* O que fazer *
Transcreva do texto sobre a cirurgiã o trecho que começa nas palavras "Sua atuação na" e termina depois de "em Nova York.".

Sua atuação na área levou a ser eleita a primeira presidenta da Sociedade Brasileira de Cirurgia de Cabeça e Pescoço. Na época, meados dos anos 1990, conseguiu tirar os congressos do eixo Rio-São Paulo. "No fim, a gente tem de mostrar capacidade. Era muito difícil o papel da mulher dentro da sociedade e, principalmente, na cirurgia 25 anos, 30 anos atrás."
Frequentemente, teve de operar só com o auxílio de enfermeiras. "Uma vez meu chefe botou um belga para me ajudar, eu falava 'cut', e ele não cortava. Tive de resolver sozinha", lembra o episódio ocorrido no início dos anos 1980, quando trabalhava no Memorial Hospital, referência em câncer em Nova York.

* Trechos das linhas *
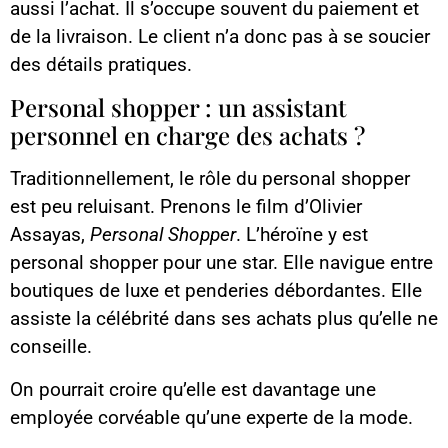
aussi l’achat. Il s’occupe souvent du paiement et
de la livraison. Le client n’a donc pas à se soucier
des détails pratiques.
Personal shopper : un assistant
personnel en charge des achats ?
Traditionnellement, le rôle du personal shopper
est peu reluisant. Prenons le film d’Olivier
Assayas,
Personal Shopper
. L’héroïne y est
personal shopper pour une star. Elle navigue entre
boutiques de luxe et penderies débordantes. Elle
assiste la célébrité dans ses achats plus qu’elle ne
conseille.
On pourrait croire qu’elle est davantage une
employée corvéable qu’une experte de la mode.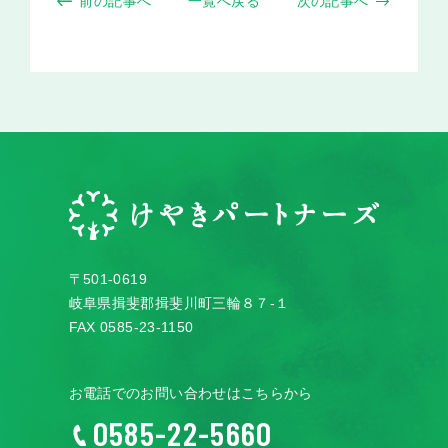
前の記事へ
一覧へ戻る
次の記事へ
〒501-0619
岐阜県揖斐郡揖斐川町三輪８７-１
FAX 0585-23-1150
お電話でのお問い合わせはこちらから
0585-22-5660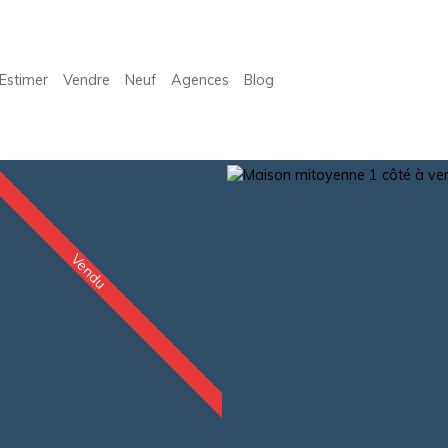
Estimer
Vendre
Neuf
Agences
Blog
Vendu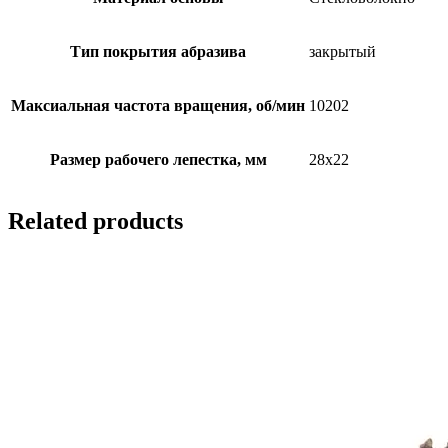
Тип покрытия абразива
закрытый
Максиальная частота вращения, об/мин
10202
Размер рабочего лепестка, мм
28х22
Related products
...
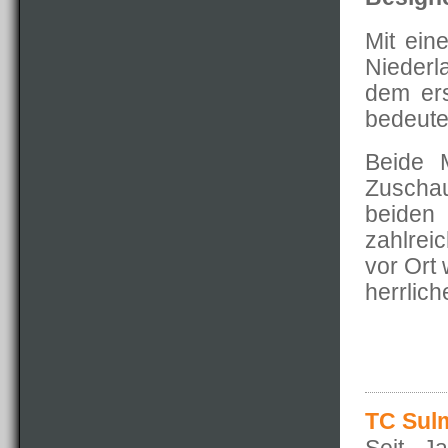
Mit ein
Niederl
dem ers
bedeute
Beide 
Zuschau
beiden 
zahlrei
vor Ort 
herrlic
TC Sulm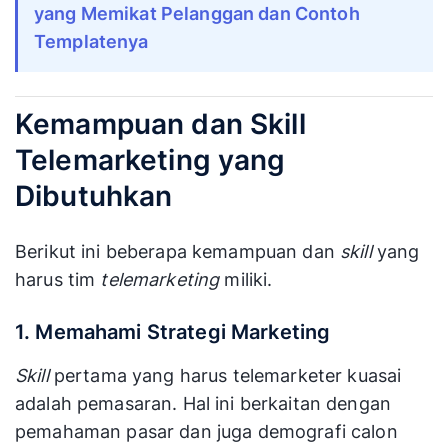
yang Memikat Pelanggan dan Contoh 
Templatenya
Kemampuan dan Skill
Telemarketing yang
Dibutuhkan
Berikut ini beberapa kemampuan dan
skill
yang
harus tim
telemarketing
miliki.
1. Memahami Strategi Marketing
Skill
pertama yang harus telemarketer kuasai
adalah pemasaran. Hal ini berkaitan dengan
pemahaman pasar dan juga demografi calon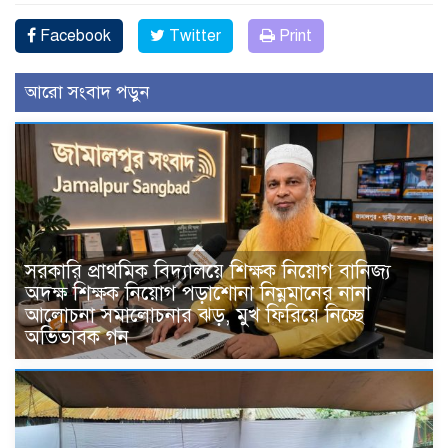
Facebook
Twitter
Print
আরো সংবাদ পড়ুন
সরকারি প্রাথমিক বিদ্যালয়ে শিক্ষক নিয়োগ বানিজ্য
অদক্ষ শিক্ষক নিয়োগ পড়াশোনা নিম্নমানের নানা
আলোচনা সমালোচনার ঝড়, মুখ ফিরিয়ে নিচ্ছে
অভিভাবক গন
* * *
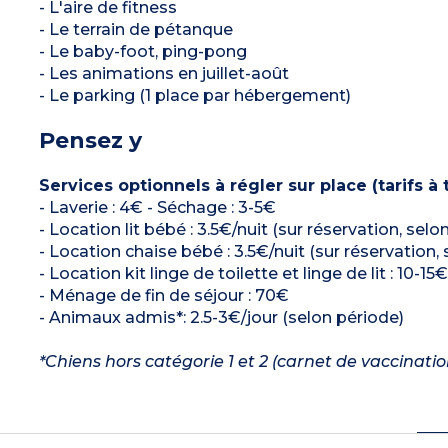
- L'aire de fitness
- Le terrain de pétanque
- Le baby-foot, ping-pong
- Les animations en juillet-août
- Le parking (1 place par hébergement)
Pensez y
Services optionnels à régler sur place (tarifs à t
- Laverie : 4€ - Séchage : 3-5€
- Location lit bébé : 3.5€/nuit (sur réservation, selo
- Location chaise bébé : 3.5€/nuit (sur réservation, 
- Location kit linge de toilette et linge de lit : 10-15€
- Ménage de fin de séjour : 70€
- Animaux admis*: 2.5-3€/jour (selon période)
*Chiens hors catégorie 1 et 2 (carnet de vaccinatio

* Sua resposta *
Sua atuação na área levou a ser eleita a primeira presidenta da Sociedade Brasileira de Cirurgia de Cabeça e Pescoço. Na época, meados dos anos 1990, conseguiu tirar os congressos do eixo Rio-São Paulo. "No fim, a gente tem de mostrar capacidade. Era muito difícil o papel da mulher dentro da sociedade e, principalmente, na cirurgia 25 anos, 30 anos atrás."
Frequentemente, teve de operar só com o auxílio de enfermeiras. "Uma vez meu chefe botou um belga para me ajudar, eu falava 'cut', e ele não cortava. Tive de resolver sozinha", lembra o episódio ocorrido no início dos anos 1980, quando trabalhava no Memorial Hospital, referência em câncer em Nova York.